Her message: If you notice something, “demand” that it’s addressed.
“It is very easy, particularly for women, to put others before ourselves in terms of making sure that a kid gets to an appointment, or that a parent or another loved one has a ride to get to a doctor when they need to get there,” she said. “We need to remember to do those things for ourselves as well. So, it’s a double edged thing, but it’s listening to your body, and what it’s trying to tell you, and then ensuring that you get that message in front of your health care providers.”
And even if you do all of that, she says, you can still seek another opinion if you feel so inclined.
“You have options,” she said. “Initially when I was diagnosed, all I wanted was an affirmation of what I’d been told… But I didn’t get that, I got even something better. And that was a more specific, correct tidbit of information. So, you don’t just have to stop with that first step, you can keep pushing to make sure that you get the right answer for what’s really going on.”

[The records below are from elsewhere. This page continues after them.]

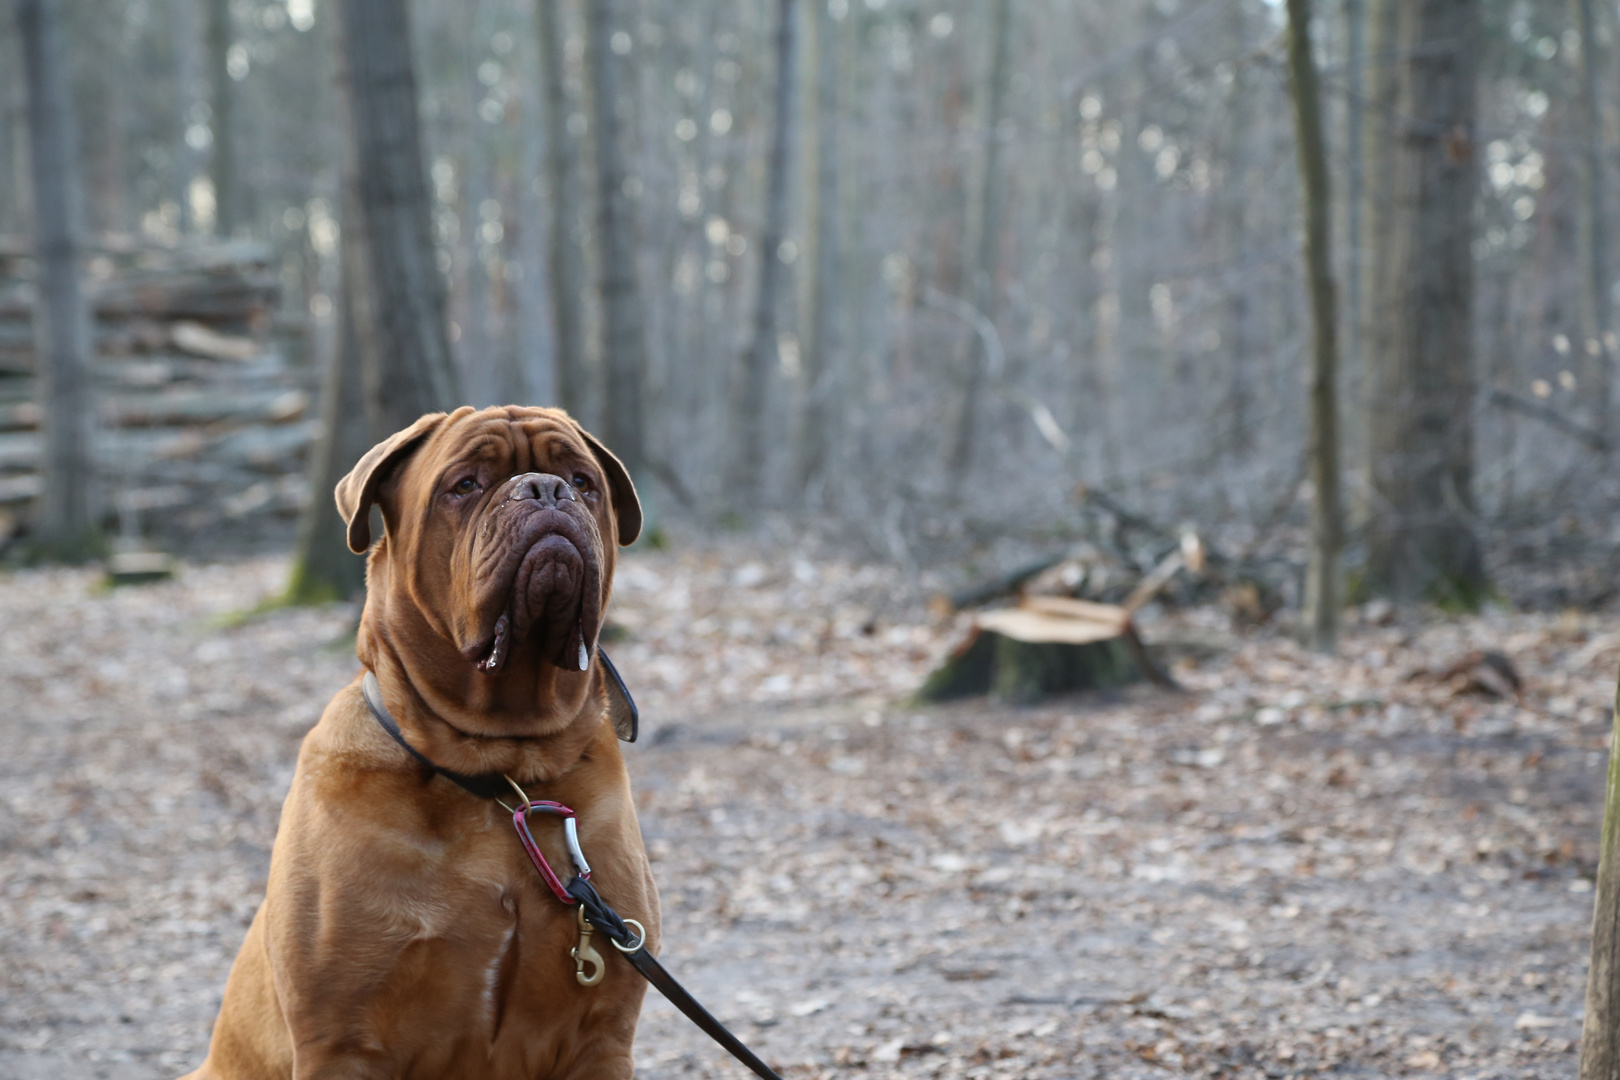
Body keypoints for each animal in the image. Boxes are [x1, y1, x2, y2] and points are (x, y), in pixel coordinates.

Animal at [191, 408, 664, 1080]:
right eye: (464, 485)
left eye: (582, 480)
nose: (546, 489)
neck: (498, 770)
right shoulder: (339, 1042)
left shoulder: (600, 1039)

You have every right to insist that your doctors investigate any possible signs of cancer, other avenues for treatment or the potential of a different diagnosis. And if you simply don’t know what’s causing a change to your body, you should still seek professional help. You never know when speaking up about a seemingly unimportant issue can lead to a very important diagnosis – cancer or otherwise.
“Every appointment you leave as a patient, there should be a plan for what the doc is going to do for you, and if that doesn’t work, what the next plan is,” Dr. Zuri Murrell, director of the Cedars-Sinai Colorectal Cancer Center, told SurvivorNet in a previous interview. “And I think that that’s totally fair. And me as a health professional – that’s what I do for all of my patients.”
In a previous interview with SurvivorNet, April Knowles explained how she became a breast cancer advocate after her doctor dismissed the lump in her breast as a side effect of her menstrual period. Unfortunately, that dismissal was a mistake. Knowles was diagnosed with metastatic breast cancer at age 39. She said the experience taught her the importance of listening to her body and speaking up when something doesn’t feel right.
“I wanted my doctor to like me,” she said. “I think women, especially young women, are really used to being dismissed by their doctors.”
Figuring out whether or not you actually have cancer based on possible symptoms is critical because early detection may help with treatment and outcomes. Seeking multiple opinions is one way to ensure you’re getting the care and attention you need.
Another thing to remember is that not all doctors are in agreement. Recommendations for further testing or treatment options can vary, and sometimes it’s essential to talk with multiple medical professionals.